From the first line to the last, restate the data word for word.

Recorded data

————————

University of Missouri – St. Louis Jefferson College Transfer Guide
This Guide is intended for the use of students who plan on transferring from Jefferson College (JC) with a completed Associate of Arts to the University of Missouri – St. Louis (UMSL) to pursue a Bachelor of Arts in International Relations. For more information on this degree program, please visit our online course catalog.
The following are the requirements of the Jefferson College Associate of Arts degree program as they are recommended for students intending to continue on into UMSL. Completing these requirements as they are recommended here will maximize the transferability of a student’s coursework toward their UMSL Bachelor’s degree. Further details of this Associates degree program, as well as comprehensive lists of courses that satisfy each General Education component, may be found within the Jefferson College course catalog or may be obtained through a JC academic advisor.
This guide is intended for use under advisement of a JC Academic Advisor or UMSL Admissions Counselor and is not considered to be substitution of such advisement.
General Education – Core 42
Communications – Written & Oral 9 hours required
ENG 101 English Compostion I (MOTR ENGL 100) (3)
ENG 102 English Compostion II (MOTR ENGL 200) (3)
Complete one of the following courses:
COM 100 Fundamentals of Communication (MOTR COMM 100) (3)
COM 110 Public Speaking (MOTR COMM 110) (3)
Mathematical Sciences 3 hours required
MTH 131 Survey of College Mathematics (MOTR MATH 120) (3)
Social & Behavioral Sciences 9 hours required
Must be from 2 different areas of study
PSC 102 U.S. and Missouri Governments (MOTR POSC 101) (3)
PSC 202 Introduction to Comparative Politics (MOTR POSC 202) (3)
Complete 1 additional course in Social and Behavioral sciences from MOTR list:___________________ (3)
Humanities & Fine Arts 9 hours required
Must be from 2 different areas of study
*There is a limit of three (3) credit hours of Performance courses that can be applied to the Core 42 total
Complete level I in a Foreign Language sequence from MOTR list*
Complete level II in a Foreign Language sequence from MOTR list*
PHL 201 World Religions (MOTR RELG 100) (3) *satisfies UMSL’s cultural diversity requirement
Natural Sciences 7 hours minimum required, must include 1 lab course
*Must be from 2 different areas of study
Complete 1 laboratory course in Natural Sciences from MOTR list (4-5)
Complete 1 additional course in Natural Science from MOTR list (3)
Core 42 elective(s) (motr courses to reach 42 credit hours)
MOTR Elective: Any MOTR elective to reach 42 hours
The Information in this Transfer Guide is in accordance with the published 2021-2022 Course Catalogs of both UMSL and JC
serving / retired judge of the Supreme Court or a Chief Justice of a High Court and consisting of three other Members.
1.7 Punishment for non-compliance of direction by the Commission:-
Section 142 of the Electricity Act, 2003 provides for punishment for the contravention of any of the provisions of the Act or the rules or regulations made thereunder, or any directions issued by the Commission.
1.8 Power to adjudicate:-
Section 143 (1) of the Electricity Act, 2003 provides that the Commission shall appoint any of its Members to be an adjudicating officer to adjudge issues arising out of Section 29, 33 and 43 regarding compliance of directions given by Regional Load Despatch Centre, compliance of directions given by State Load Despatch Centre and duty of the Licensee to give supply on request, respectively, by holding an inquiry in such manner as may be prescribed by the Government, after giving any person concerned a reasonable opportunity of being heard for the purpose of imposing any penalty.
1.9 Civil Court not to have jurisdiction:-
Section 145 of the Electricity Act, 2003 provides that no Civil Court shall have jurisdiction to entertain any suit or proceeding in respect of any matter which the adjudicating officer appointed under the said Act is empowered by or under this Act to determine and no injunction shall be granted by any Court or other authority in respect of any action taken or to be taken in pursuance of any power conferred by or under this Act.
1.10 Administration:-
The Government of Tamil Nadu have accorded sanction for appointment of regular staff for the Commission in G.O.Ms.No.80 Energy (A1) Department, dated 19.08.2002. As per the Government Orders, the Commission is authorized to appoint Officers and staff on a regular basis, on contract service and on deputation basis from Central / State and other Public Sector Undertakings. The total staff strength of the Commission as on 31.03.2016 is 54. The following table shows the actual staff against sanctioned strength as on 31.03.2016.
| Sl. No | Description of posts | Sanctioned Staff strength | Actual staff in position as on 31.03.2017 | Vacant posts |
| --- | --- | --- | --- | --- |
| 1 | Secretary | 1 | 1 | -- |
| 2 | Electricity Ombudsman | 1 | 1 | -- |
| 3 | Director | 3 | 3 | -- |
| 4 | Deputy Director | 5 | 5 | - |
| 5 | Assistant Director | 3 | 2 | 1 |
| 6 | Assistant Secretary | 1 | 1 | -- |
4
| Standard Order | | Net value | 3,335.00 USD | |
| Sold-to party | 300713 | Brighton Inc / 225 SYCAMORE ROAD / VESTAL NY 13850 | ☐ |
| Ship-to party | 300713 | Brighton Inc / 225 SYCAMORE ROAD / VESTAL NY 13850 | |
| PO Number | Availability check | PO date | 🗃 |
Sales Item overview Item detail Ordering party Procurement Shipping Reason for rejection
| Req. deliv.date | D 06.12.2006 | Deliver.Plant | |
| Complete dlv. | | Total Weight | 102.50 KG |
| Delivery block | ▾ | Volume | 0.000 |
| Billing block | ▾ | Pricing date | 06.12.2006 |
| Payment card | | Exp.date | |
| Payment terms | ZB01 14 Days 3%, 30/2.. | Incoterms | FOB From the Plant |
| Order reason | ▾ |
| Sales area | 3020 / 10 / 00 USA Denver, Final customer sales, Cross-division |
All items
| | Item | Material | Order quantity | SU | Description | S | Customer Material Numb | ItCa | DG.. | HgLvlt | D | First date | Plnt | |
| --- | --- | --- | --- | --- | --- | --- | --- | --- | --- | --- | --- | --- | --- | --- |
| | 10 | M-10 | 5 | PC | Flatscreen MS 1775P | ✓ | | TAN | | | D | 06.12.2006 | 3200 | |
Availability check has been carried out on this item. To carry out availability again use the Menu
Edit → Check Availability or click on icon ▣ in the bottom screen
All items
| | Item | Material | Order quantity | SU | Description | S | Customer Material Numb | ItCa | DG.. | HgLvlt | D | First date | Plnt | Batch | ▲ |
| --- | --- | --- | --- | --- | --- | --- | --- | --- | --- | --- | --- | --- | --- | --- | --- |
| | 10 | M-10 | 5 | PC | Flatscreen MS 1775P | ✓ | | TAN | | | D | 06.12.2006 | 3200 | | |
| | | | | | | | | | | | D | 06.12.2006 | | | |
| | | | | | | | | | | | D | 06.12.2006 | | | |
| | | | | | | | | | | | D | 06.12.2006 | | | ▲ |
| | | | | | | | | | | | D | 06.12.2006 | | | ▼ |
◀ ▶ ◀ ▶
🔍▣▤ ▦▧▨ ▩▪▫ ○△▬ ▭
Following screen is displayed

————————

**FINISHED TASK:**
University of Missouri – St. Louis Jefferson College Transfer Guide
This Guide is intended for the use of students who plan on transferring from Jefferson College (JC) with a completed Associate of Arts to the University of Missouri – St. Louis (UMSL) to pursue a Bachelor of Arts in International Relations. For more information on this degree program, please visit our online course catalog.
The following are the requirements of the Jefferson College Associate of Arts degree program as they are recommended for students intending to continue on into UMSL. Completing these requirements as they are recommended here will maximize the transferability of a student’s coursework toward their UMSL Bachelor’s degree. Further details of this Associates degree program, as well as comprehensive lists of courses that satisfy each General Education component, may be found within the Jefferson College course catalog or may be obtained through a JC academic advisor.
This guide is intended for use under advisement of a JC Academic Advisor or UMSL Admissions Counselor and is not considered to be substitution of such advisement.
General Education – Core 42
Communications – Written & Oral 9 hours required
ENG 101 English Compostion I (MOTR ENGL 100) (3)
ENG 102 English Compostion II (MOTR ENGL 200) (3)
Complete one of the following courses:
COM 100 Fundamentals of Communication (MOTR COMM 100) (3)
COM 110 Public Speaking (MOTR COMM 110) (3)
Mathematical Sciences 3 hours required
MTH 131 Survey of College Mathematics (MOTR MATH 120) (3)
Social & Behavioral Sciences 9 hours required
Must be from 2 different areas of study
PSC 102 U.S. and Missouri Governments (MOTR POSC 101) (3)
PSC 202 Introduction to Comparative Politics (MOTR POSC 202) (3)
Complete 1 additional course in Social and Behavioral sciences from MOTR list:___________________ (3)
Humanities & Fine Arts 9 hours required
Must be from 2 different areas of study
*There is a limit of three (3) credit hours of Performance courses that can be applied to the Core 42 total
Complete level I in a Foreign Language sequence from MOTR list*
Complete level II in a Foreign Language sequence from MOTR list*
PHL 201 World Religions (MOTR RELG 100) (3) *satisfies UMSL’s cultural diversity requirement
Natural Sciences 7 hours minimum required, must include 1 lab course
*Must be from 2 different areas of study
Complete 1 laboratory course in Natural Sciences from MOTR list (4-5)
Complete 1 additional course in Natural Science from MOTR list (3)
Core 42 elective(s) (motr courses to reach 42 credit hours)
MOTR Elective: Any MOTR elective to reach 42 hours
The Information in this Transfer Guide is in accordance with the published 2021-2022 Course Catalogs of both UMSL and JC
serving / retired judge of the Supreme Court or a Chief Justice of a High Court and consisting of three other Members.
1.7 Punishment for non-compliance of direction by the Commission:-
Section 142 of the Electricity Act, 2003 provides for punishment for the contravention of any of the provisions of the Act or the rules or regulations made thereunder, or any directions issued by the Commission.
1.8 Power to adjudicate:-
Section 143 (1) of the Electricity Act, 2003 provides that the Commission shall appoint any of its Members to be an adjudicating officer to adjudge issues arising out of Section 29, 33 and 43 regarding compliance of directions given by Regional Load Despatch Centre, compliance of directions given by State Load Despatch Centre and duty of the Licensee to give supply on request, respectively, by holding an inquiry in such manner as may be prescribed by the Government, after giving any person concerned a reasonable opportunity of being heard for the purpose of imposing any penalty.
1.9 Civil Court not to have jurisdiction:-
Section 145 of the Electricity Act, 2003 provides that no Civil Court shall have jurisdiction to entertain any suit or proceeding in respect of any matter which the adjudicating officer appointed under the said Act is empowered by or under this Act to determine and no injunction shall be granted by any Court or other authority in respect of any action taken or to be taken in pursuance of any power conferred by or under this Act.
1.10 Administration:-
The Government of Tamil Nadu have accorded sanction for appointment of regular staff for the Commission in G.O.Ms.No.80 Energy (A1) Department, dated 19.08.2002. As per the Government Orders, the Commission is authorized to appoint Officers and staff on a regular basis, on contract service and on deputation basis from Central / State and other Public Sector Undertakings. The total staff strength of the Commission as on 31.03.2016 is 54. The following table shows the actual staff against sanctioned strength as on 31.03.2016.
| Sl. No | Description of posts | Sanctioned Staff strength | Actual staff in position as on 31.03.2017 | Vacant posts |
| --- | --- | --- | --- | --- |
| 1 | Secretary | 1 | 1 | -- |
| 2 | Electricity Ombudsman | 1 | 1 | -- |
| 3 | Director | 3 | 3 | -- |
| 4 | Deputy Director | 5 | 5 | - |
| 5 | Assistant Director | 3 | 2 | 1 |
| 6 | Assistant Secretary | 1 | 1 | -- |
4
| Standard Order | | Net value | 3,335.00 USD | |
| Sold-to party | 300713 | Brighton Inc / 225 SYCAMORE ROAD / VESTAL NY 13850 | ☐ |
| Ship-to party | 300713 | Brighton Inc / 225 SYCAMORE ROAD / VESTAL NY 13850 | |
| PO Number | Availability check | PO date | 🗃 |
Sales Item overview Item detail Ordering party Procurement Shipping Reason for rejection
| Req. deliv.date | D 06.12.2006 | Deliver.Plant | |
| Complete dlv. | | Total Weight | 102.50 KG |
| Delivery block | ▾ | Volume | 0.000 |
| Billing block | ▾ | Pricing date | 06.12.2006 |
| Payment card | | Exp.date | |
| Payment terms | ZB01 14 Days 3%, 30/2.. | Incoterms | FOB From the Plant |
| Order reason | ▾ |
| Sales area | 3020 / 10 / 00 USA Denver, Final customer sales, Cross-division |
All items
| | Item | Material | Order quantity | SU | Description | S | Customer Material Numb | ItCa | DG.. | HgLvlt | D | First date | Plnt | |
| --- | --- | --- | --- | --- | --- | --- | --- | --- | --- | --- | --- | --- | --- | --- |
| | 10 | M-10 | 5 | PC | Flatscreen MS 1775P | ✓ | | TAN | | | D | 06.12.2006 | 3200 | |
Availability check has been carried out on this item. To carry out availability again use the Menu
Edit → Check Availability or click on icon ▣ in the bottom screen
All items
| | Item | Material | Order quantity | SU | Description | S | Customer Material Numb | ItCa | DG.. | HgLvlt | D | First date | Plnt | Batch | ▲ |
| --- | --- | --- | --- | --- | --- | --- | --- | --- | --- | --- | --- | --- | --- | --- | --- |
| | 10 | M-10 | 5 | PC | Flatscreen MS 1775P | ✓ | | TAN | | | D | 06.12.2006 | 3200 | | |
| | | | | | | | | | | | D | 06.12.2006 | | | |
| | | | | | | | | | | | D | 06.12.2006 | | | |
| | | | | | | | | | | | D | 06.12.2006 | | | ▲ |
| | | | | | | | | | | | D | 06.12.2006 | | | ▼ |
◀ ▶ ◀ ▶
🔍▣▤ ▦▧▨ ▩▪▫ ○△▬ ▭
Following screen is displayed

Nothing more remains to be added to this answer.